Given passage:
____
Reputation: 23
I currently have an Excel file that has multiple worksheets (over 11). This Excel file currently lives in a remote file server. I am trying to use Azure Data FactoryV2 to copy the Excel file and split each worksheet as its own .csv file within an ADLS Gen2 folder. The reason for this is because not every tab has the same schema and I want to only select the valid ones later.
I currently have an ADF dataset pointing to the Excel dataset correctly and have created a parameter for the sheet name using @dataset.SheetName. I am not sure where to go next. After creating a new pipeline I have tried nesting a Copy Activity inside a ForEach activity, however, it asks for the SheetName value.
____
Stored data:
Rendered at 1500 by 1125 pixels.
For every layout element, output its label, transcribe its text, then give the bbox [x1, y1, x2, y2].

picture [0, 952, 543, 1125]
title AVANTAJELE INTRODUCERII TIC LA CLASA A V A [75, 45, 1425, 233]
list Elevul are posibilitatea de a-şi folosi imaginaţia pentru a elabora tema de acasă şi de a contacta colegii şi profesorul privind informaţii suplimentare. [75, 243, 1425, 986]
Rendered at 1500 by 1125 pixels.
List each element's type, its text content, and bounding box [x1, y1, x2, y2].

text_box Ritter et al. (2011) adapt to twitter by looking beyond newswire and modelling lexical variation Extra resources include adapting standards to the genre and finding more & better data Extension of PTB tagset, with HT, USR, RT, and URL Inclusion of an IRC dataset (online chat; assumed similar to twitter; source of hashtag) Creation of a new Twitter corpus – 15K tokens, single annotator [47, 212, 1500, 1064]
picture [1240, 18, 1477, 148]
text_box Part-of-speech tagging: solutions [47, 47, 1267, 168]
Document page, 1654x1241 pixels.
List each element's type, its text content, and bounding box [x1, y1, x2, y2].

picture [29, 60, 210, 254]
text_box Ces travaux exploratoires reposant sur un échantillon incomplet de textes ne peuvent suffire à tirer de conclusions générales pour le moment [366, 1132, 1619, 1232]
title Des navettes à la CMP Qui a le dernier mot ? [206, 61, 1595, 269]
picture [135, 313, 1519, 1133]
____
Task instructions:
A – Answer these questions using the forum post about splitting an Excel workbook with Azure Data Factory.
(i) Where does the Excel file currently live?
(ii) Into what kind of folder should each worksheet be written as a .csv file?
(iii) Inside which activity did the poster nest the Copy Activity?
B – Continue the forum post about splitting an Excel workbook with Azure Data Factory, beginning right after its last sentence.

Answers to the exercise:
A –
(i) It lives on a remote file server.
(ii) Each worksheet should go into an ADLS Gen2 folder.
(iii) The Copy Activity was nested inside a ForEach activity.

B –
How do I construct this pipeline to grab the names of the worksheets existing in the Excel file and then iterate a copy activity for each sheet? I cannot assume I will know the sheet names or how many sheets there will be. I would prefer to avoid creating multiple datasets for the Excel file if possible.
Any insight would be appreciated.
Upvotes: 2
Views: 6337
Reputation: 6043
Get list of Excel sheet names in ADF is not support yet and you can vote here.
import pandas
xl = pandas.ExcelFile('data.xlsx')
# see all sheet names
print(xl.sheet_names )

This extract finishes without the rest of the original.